Sunday, March 16, 2008

The Fifth Anniversary

This week we celebrate (using the verb usually associated with anniversaries is itself sad and ridiculous) the fifth anniversary of the War in Iraq. What has it brought us? McClatchy, the one major newspaper chain that never drank the cheer-leading Kool Aid, summarizes where we stand five years on, and it is a litany of losses and costs.

From the perspective of five years, it is easy to see the severe damage to America's prestige, military and economic power, reputation for competence, and, most importantly, credibility. We are seen as musclebound, mendacious, and stupid. What we say is simply not to be believed. This is seen every day in domestic politics, but it is even more pronounced overseas. The giant has lost its way and its not clear how a new president is going to find it any time soon.

"The winner of the 2008 elections will command U.S. forces still at war in Iraq, Afghanistan and against elusive terrorists with a deadly reach. The U.S. economy will remain burdened. ... America's moral leadership and decision-making competence will continue to be questioned," begins a study of foreign-policy choices for the next president, which a Georgetown University task force released last month.

"Restored respect will come only with fresh demonstrations of competence," the study said.

The numbers don't inspire confidence: Oil prices are at an all-time high, the dollar at new lows against the euro. Surveys find the United States' popularity and respect slipping in every part of the globe except Africa.
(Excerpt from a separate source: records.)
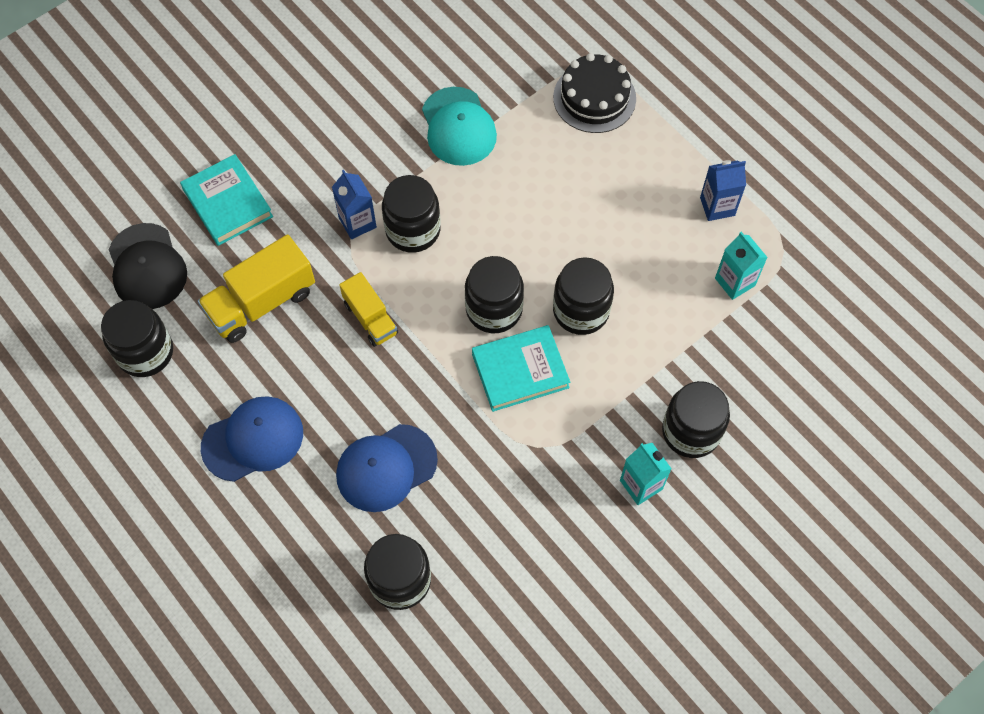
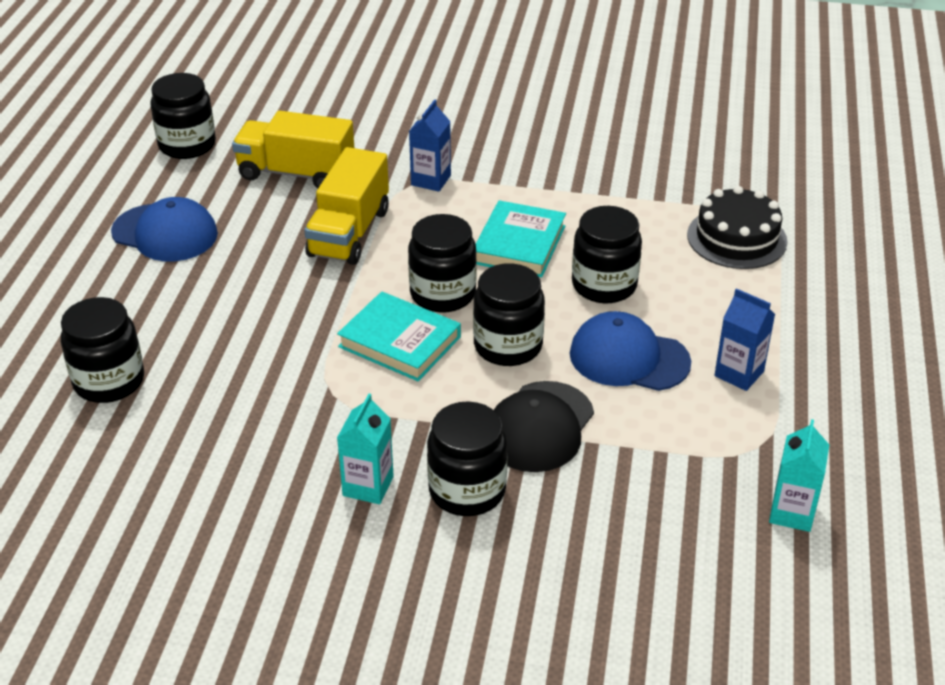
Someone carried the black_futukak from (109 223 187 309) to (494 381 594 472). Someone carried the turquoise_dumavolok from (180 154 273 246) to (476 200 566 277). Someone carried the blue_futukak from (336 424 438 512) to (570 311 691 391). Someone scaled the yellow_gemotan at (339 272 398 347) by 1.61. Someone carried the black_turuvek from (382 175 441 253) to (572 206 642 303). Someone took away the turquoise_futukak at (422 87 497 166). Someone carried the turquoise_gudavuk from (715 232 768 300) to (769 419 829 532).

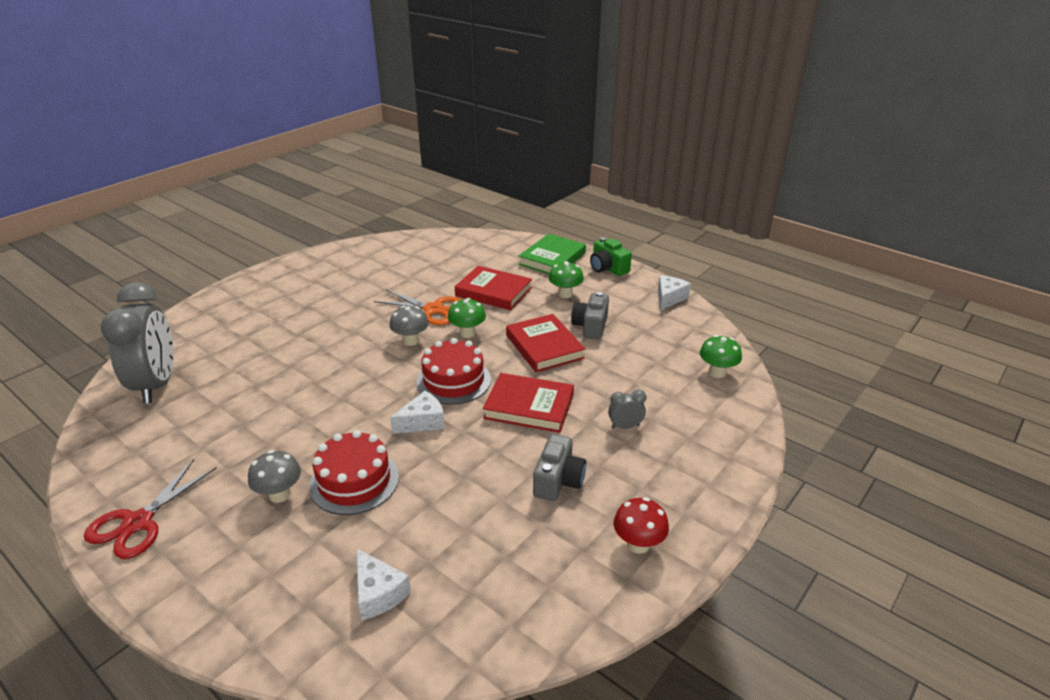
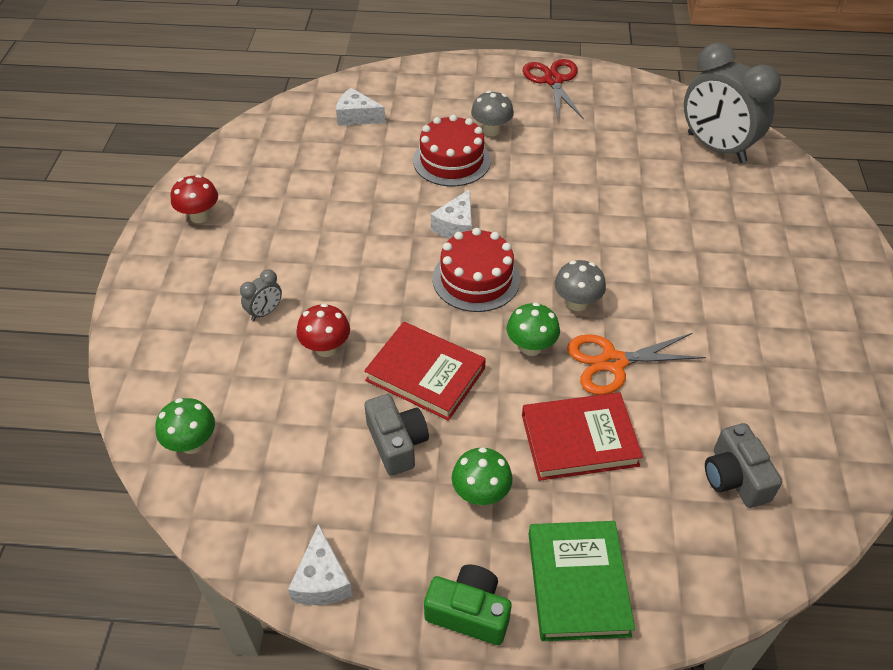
Someone took away the red_dumavolok at (483 373 574 433). Someone carried the grey_lomulebe from (533 434 586 501) to (705 423 782 508). Someone put down the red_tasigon at (296 303 350 357).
A poll of 3,400 active and retired U.S. military officers by Foreign Policy magazine found that 88 percent agreed with the statement that "The war in Iraq has stretched the U.S. military dangerously thin."

"Since 9/11, the United States has been exporting fear and anger rather than the more traditional values of hope and optimism. Suspicions of American power have run deep," Richard Armitage, deputy secretary of state under Bush, and Joseph Nye, a Pentagon official under President Clinton, wrote in a December report published by the Center for Strategic and International Studies.

"At the core of the problem is that America has made the war on terrorism the central component of its global engagement," they wrote.